EXERCISE DATA:

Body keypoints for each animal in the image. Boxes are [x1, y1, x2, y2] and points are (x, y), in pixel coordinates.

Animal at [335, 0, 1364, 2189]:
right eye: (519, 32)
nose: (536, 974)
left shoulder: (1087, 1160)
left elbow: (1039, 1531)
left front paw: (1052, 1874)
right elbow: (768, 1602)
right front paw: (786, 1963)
...
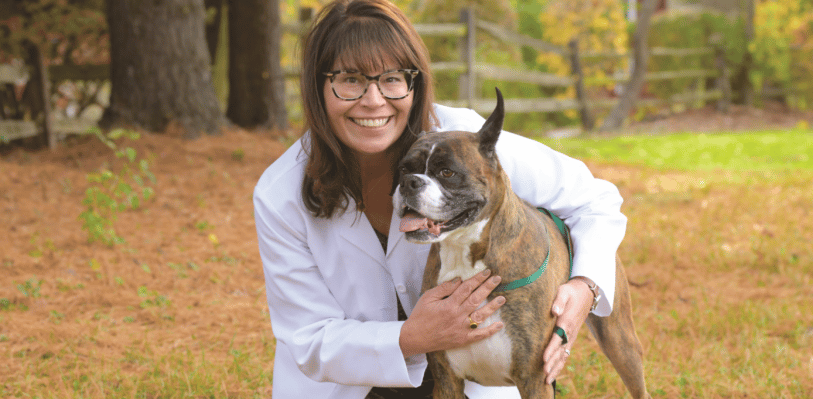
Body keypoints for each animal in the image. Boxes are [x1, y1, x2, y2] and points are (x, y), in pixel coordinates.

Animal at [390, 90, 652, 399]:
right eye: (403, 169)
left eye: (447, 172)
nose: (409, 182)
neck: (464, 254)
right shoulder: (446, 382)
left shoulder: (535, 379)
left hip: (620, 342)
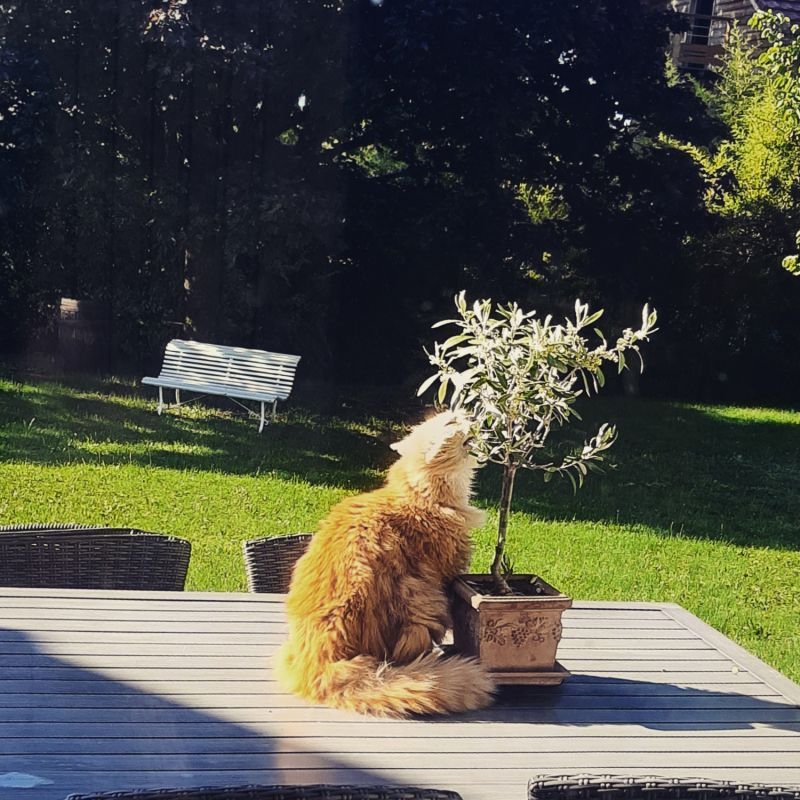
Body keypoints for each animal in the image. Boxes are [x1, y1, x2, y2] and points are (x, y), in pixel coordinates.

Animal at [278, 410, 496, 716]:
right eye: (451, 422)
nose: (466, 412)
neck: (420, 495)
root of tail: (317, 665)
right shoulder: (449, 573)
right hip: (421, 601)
==
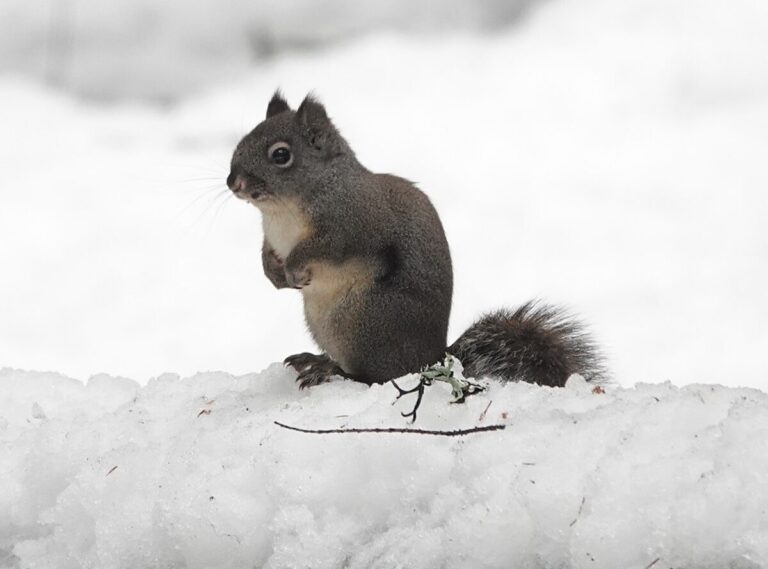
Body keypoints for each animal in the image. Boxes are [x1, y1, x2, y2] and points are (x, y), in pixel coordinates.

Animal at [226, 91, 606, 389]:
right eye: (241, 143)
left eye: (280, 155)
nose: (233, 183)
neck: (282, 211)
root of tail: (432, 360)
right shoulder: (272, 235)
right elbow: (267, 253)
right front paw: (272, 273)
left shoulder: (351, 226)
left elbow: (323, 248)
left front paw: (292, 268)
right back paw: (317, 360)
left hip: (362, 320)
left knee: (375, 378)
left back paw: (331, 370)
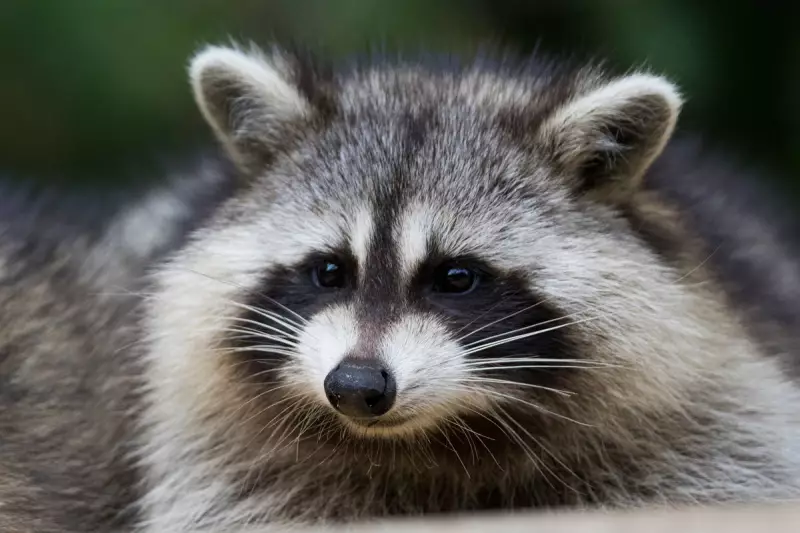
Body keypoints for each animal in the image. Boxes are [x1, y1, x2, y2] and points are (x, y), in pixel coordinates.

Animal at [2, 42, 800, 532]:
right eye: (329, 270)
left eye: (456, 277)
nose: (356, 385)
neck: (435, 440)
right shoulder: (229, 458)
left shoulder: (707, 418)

WHAT YOU SHOULD DO:
Would you print exactly, and only, the lines of the data above from the line with "right eye: (519, 32)" through the line with "right front paw: (786, 1963)", inclusive?

ANSWER TO THIS PROBLEM:
right eye: (519, 32)
nose: (536, 974)
left shoulder: (1087, 1160)
left elbow: (1039, 1531)
left front paw: (1052, 1874)
right elbow: (768, 1602)
right front paw: (786, 1963)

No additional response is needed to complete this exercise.